When GreenSpace Brands founder Matthew von Teichman got started in the natural meat business a decade ago, “natural” meant no antibiotics or hormones.
“Today, it’s a more of a holistic view toward the animals. People are not only concerned about antibiotic use and hormone use and the feed; they’re concerned that the animal is treated properly,” says von Teichman, whose company produces Life Choices, a line of natural meat products; and Rolling Meadow grass-fed dairy products.
Pasture-raised meat (meaning the animals are outdoors most of the time, and live a natural life) is a growing trend.
“Our Life Choices brand is a grass-fed brand and one of the largest retailers in the country recently asked us if that means pasture-raised,” says von Teichman. (It does.) “So they asked us to put it on the label.”
When Sobeys decided to carry fresh humane meat products, it went to a third-party certification program before launching its line of certified-humane beef, pork and poultry, in 2013. The products are sourced from small Canadian farms including Blue Goose Poultry and DuBreton Pork, which raise animals without antibiotics or hormones.
The animals are also provided resting areas and sufficient space. In a launch video, Sobeys brand ambassador and celebrity chef, Jamie Oliver, said the products “taste great and it’s just the right thing to do.”
Indeed, the opportunity for retailers is not just to alleviate the shopper’s guilty conscience. Humanely raised meat is thought to taste better. With outdoor exercise, for instance, “the animals get oxygen to the muscles, which produces more fat and more muscle tissue, which means a more flavourful animal,” explains Waldron. “From a business perspective, you’re selling a better product. And from the consumer’s point of view, you’re getting a better taste.”
BETTER TASTE, MORE HUMANE FARMING–it all sounds great. So, what’s the problem? One of the big challenges for major grocery retailers is supply.
“They can’t really take a niche product and stock it in [all] the stores because there’s too many stores and there’s too much volume,” von Teichman points out.
Price is also a barrier to more mainstream adoption. Shoppers are used to buying inexpensive meat, eggs and dairy products, and those organic, cage-free, pasture-raised options come at a premium price.
In California, which recently banned the use of battery cages for egg-laying hens, egg prices have reportedly gone up by at least 35%. Likewise, the European Union banned battery cages in 2012, which resulted in price increases and supply issues.
“It is higher [in California], there’s no doubt about it,” says Stephanie Brown, director of the Canadian Coalition for Farm Animals. “But it’s like so many things: if they’re done well in terms of the environment, it can cost more. You can pollute the lakes and it’s cheap to do. But in the long term, it’s not the way to do things.”
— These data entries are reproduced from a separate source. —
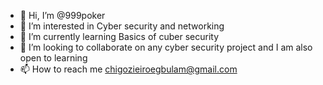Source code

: - 👋 Hi, I’m @999poker
- 👀 I’m interested in Cyber security and networking
- 🌱 I’m currently learning Basics of cuber security
- 💞️ I’m looking to collaborate on any cyber security project and I am also open to learning
- 📫 How to reach me chigozieiroegbulam@gmail.com

<!---
999poker/999poker is a ✨ special ✨ repository because its `README.md` (this file) appears on your GitHub profile.
You can click the Preview link to take a look at your changes.
--->
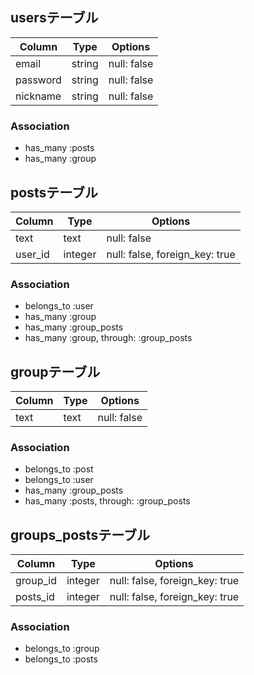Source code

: ## usersテーブル
|Column|Type|Options|
|------|----|-------|
|email|string|null: false|
|password|string|null: false|
|nickname|string|null: false|
### Association
- has_many :posts
- has_many :group

## postsテーブル
|Column|Type|Options|
|------|----|-------|
|text|text|null: false|
|user_id|integer|null: false, foreign_key: true|
### Association
- belongs_to :user
- has_many :group
- has_many :group_posts
- has_many  :group,  through:  :group_posts

## groupテーブル
|Column|Type|Options|
|------|----|-------|
|text|text|null: false|
### Association
- belongs_to :post
- belongs_to :user
- has_many  :group_posts
- has_many  :posts,  through:  :group_posts

## groups_postsテーブル
|Column|Type|Options|
|------|----|-------|
|group_id|integer|null: false, foreign_key: true|
|posts_id|integer|null: false, foreign_key: true|
### Association
- belongs_to :group
- belongs_to :posts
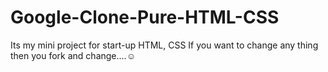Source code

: # Google-Clone-Pure-HTML-CSS
Its my mini project for start-up HTML, CSS
If you want to change any thing then you fork and change....☺
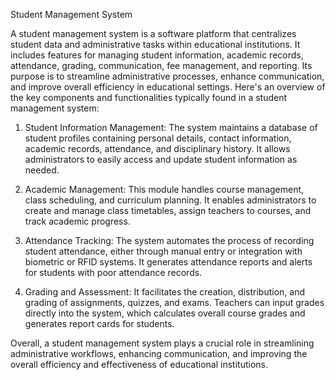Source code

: Student Management System

A student management system is a software platform that centralizes student data and administrative tasks within educational institutions. It includes features for managing student information, academic records, attendance, grading, communication, fee management, and reporting. Its purpose is to streamline administrative processes, enhance communication, and improve overall efficiency in educational settings.
Here's an overview of the key components and functionalities typically found in a student management system:

1. Student Information Management: The system maintains a database of student profiles containing personal details, contact information, academic records, attendance, and disciplinary history. It allows administrators to easily access and update student information as needed.

2. Academic Management: This module handles course management, class scheduling, and curriculum planning. It enables administrators to create and manage class timetables, assign teachers to courses, and track academic progress.

3. Attendance Tracking: The system automates the process of recording student attendance, either through manual entry or integration with biometric or RFID systems. It generates attendance reports and alerts for students with poor attendance records.

4. Grading and Assessment: It facilitates the creation, distribution, and grading of assignments, quizzes, and exams. Teachers can input grades directly into the system, which calculates overall course grades and generates report cards for students.

Overall, a student management system plays a crucial role in streamlining administrative workflows, enhancing communication, and improving the overall efficiency and effectiveness of educational institutions.
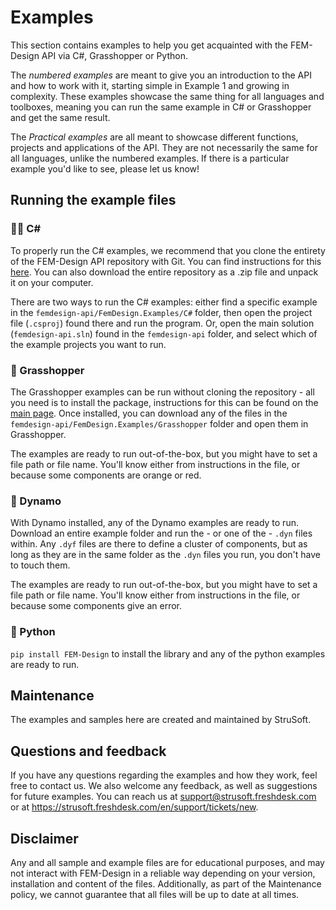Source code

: # Examples
This section contains examples to help you get acquainted with the FEM-Design API via C#, Grasshopper or Python.

The _numbered examples_ are meant to give you an introduction to the API and how to work with it, starting simple in Example 1 and growing in complexity. These examples showcase the same thing for all languages and toolboxes, meaning you can run the same example in C# or Grasshopper and get the same result.

The _Practical examples_ are all meant to showcase different functions, projects and applications of the API. They are not necessarily the same for all languages, unlike the numbered examples. If there is a particular example you'd like to see, please let us know!

## Running the example files

### 👩‍💻 C#
To properly run the C# examples, we recommend that you clone the entirety of the FEM-Design API repository with Git. You can find instructions for this [here](https://docs.github.com/en/repositories/creating-and-managing-repositories/cloning-a-repository). You can also download the entire repository as a .zip file and unpack it on your computer.

There are two ways to run the C# examples: either find a specific example in the `femdesign-api/FemDesign.Examples/C#` folder, then open the project file (`.csproj`) found there and run the program. Or, open the main solution (`femdesign-api.sln`) found in the `femdesign-api` folder, and select which of the example projects you want to run. 

### 🦗 Grasshopper
The Grasshopper examples can be run without cloning the repository - all you need is to install the package, instructions for this can be found on the [main page](https://github.com/strusoft/femdesign-api#-grasshopper). Once installed, you can download any of the files in the `femdesign-api/FemDesign.Examples/Grasshopper` folder and open them in Grasshopper.

The examples are ready to run out-of-the-box, but you might have to set a file path or file name. You'll know either from instructions in the file, or because some components are orange or red.

### 🤖 Dynamo
With Dynamo installed, any of the Dynamo examples are ready to run. Download an entire example folder and run the - or one of the - `.dyn` files within. Any `.dyf` files are there to define a cluster of components, but as long as they are in the same folder as the `.dyn` files you run, you don't have to touch them.

The examples are ready to run out-of-the-box, but you might have to set a file path or file name. You'll know either from instructions in the file, or because some components give an error.

### 🐍 Python
`pip install FEM-Design` to install the library and any of the python examples are ready to run.

## Maintenance
The examples and samples here are created and maintained by StruSoft.

## Questions and feedback
If you have any questions regarding the examples and how they work, feel free to contact us. We also welcome any feedback, as well as suggestions for future examples. You can reach us at support@strusoft.freshdesk.com or at https://strusoft.freshdesk.com/en/support/tickets/new.

## Disclaimer
Any and all sample and example files are for educational purposes, and may not interact with FEM-Design in a reliable way depending on your version, installation and content of the files. Additionally, as part of the Maintenance policy, we cannot guarantee that all files will be up to date at all times.
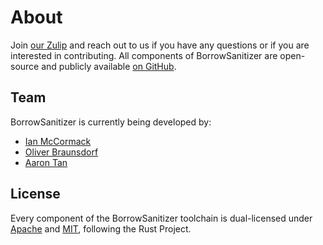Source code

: # About

Join [our Zulip](https://bsan.zulipchat.com/) and reach out to us if you have any questions or if you are interested in contributing. 
All components of BorrowSanitizer are open-source and publicly available [on GitHub](https://github.com/borrowsanitizer).

## Team
BorrowSanitizer is currently being developed by:
* [Ian McCormack](https://icmccorm.me)
* [Oliver Braunsdorf](https://obraunsdorf.dev/)
* [Aaron Tan](https://www.linkedin.com/in/aaron-tan-3a94a1214)

## License
Every component of the BorrowSanitizer toolchain is dual-licensed under [Apache](https://github.com/BorrowSanitizer/rust/blob/bsan/LICENSE-APACHE) and [MIT](https://github.com/BorrowSanitizer/rust/blob/bsan/LICENSE-MIT), following the Rust Project.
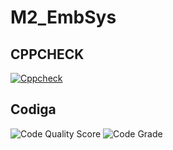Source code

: # M2_EmbSys
## CPPCHECK
[![Cppcheck](https://github.com/hardirazak24/M2-EmbSys/actions/workflows/Cppcheck.yml/badge.svg)](https://github.com/hardirazak24/M2-EmbSys/actions/workflows/Cppcheck.yml)

## Codiga
![Code Quality Score](https://api.codiga.io/project/31698/score/svg)
![Code Grade](https://api.codiga.io/project/31698/status/svg)
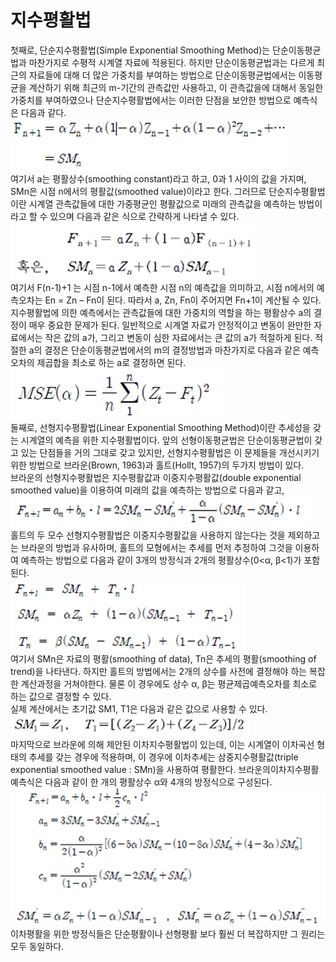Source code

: # 지수평활법

첫째로, 단순지수평활법(Simple Exponential Smoothing Method)는 단순이동평균법과 마찬가지로 수평적 시계열 자료에 적용된다.    하지만 단순이동평균법과는 다르게 최근의 자료들에 대해 더 많은 가중치를 부여하는 방법으로 단순이동평균법에서는 이동평균을 계산하기 위해 최근의 m-기간의 관측값만 사용하고, 이 관측값을에 대해서 동일한 가중치를 부여하였으나 단순지수평활법에서는 이러한 단점을 보안한 방법으로 예측식은 다음과 같다.   
![jpg](./img/re5.PNG)   
여기서 a는 평활상수(smoothing constant)라고 하고, 0과 1 사이의 값을 가지며, SMn은 시점 n에서의 평활값(smoothed value)이라고 한다.    그러므로 단순지수평활법이란 시계열 관측값들에 대한 가중평균인 평활값으로 미래의 관측값을 예측하는 방법이라고 할 수 있으며 다음과 같은 식으로 간략하게 나타낼 수 있다.   
![jpg](./img/re6.PNG)   
여기서 F(n-1)+1 는 시점 n-1에서 예측한 시점 n의 예측값을 의미하고, 시점 n에서의 예측오차는 En = Zn – Fn이 된다.    따라서 a, Zn, Fn이 주어지면 Fn+1이 계산될 수 있다.   
지수평활법에 의한 예측에서는 관측값들에 대한 가중치의 역할을 하는 평활상수 a의 결정이 매우 중요한 문제가 된다.    일반적으로 시계열 자료가 안정적이고 변동이 완만한 자료에서는 작은 값의 a가, 그리고 변동이 심한 자료에서는 큰 값의 a가 적절하게 된다.    적절한 a의 결정은 단순이동평균법에서의 m의 결정방법과 마찬가지로 다음과 같은 예측오차의 제곱합을 최소로 하는 a로 결정하면 된다.   
![jpg](./img/re7.PNG)   
둘째로, 선형지수평활법(Linear Exponential Smoothing Method)이란 추세성을 갖는 시계열의 예측을 위한 지수평활법이다.    앞의 선형이동평균법은 단순이동평균법이 갖고 있는 단점들을 거의 그대로 갖고 있지만, 선형지수평활법은 이 문제들을 개선시키기 위한 방법으로 브라운(Brown, 1963)과 홀트(Hollt, 1957)의 두가지 방법이 있다.   
브라운의 선형지수평활법은 지수평활값과 이중지수평활값(double exponential smoothed value)을 이용하여 미래의 값을 예측하는 방법으로 다음과 같고,   
![jpg](./img/re8.PNG)   
홀트의 두 모수 선형지수평활법은 이중지수평활값을 사용하지 않는다는 것을 제외하고는 브라운의 방법과 유사하며, 홀트의 모형에서는 추세를 먼저 추정하여 그것을 이용하여 예측하는 방법으로 다음과 같이 3개의 방정식과 2개의 평활상수(0<α, β<1)가 포함된다.   
![jpg](./img/re9.PNG)   
여기서 SMn은 자료의 평활(smoothing of data), Tn은 추세의 평활(smoothing of trend)을 나타낸다.    하지만 홀트의 방법에서는 2개의 상수를 사전에 결정해야 하는 복잡한 계산과정을 거쳐야한다.    물론 이 경우에도 상수 α, β는 평균제곱예측오차를 최소로 하는 값으로 결정할 수 있다.   
실제 계산에서는 초기값 SM1, T1은 다음과 같은 값으로 사용할 수 있다.   
![jpg](./img/re10.PNG)   
마지막으로 브라운에 의해 제안된 이차지수평활법이 있는데, 이는 시계열이 이차곡선 형태의 추세를 갖는 경우에 적용하며, 이 경우에 이차추세는 삼중지수평활값(triple exponential smoothed value : SMn)을 사용하여 평활한다.    브라운의이차지수평활 예측식은 다음과 같이 한 개의 평활상수 α와 4개의 방정식으로 구성된다.   
![jpg](./img/re11.PNG)    
이차평활을 위한 방정식들은 단순평활이나 선형평활 보다 훨씬 더 복잡하지만 그 원리는 모두 동일하다.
Though a ban on battery cages isn’t on the horizon in Canada, at least one major retailer is boosting its commitment to cage-free eggs.
To date, all of Loblaw’s PC and PC Organics eggs are labelled “free run,” which means the hens live in indoor open environments where they can roam, feed, perch and nest (though most “free-run” hens are still densely packed into barns).
Loblaw’s began offering PC Blue Menu omega-3 free-run brown eggs in select Ontario stores last year, and will expand to other regions in 2015. The company is also partnering with egg suppliers to transition the PC Blue Menu line of eggs to “free run.”
The University of Guelph’s Charlebois points out that with Canada’s restrictive supply management system, changes related to eggs, poultry and milk will be especially challenging.
“It’s highly complicated to change anything, but [shoppers’] expectations are changing,” he says.
The momentum will only increase. Looking ahead, industry experts agree that grocery retailers will get more involved in the supply side of their businesses, effectively making their suppliers adhere to higher animal welfare standards or risk losing the business.
“They can push [the issue] far better than the individual consumer can,” says von Teichman. “The major retailers know the power they have and they’re the ones that have to affect to change.”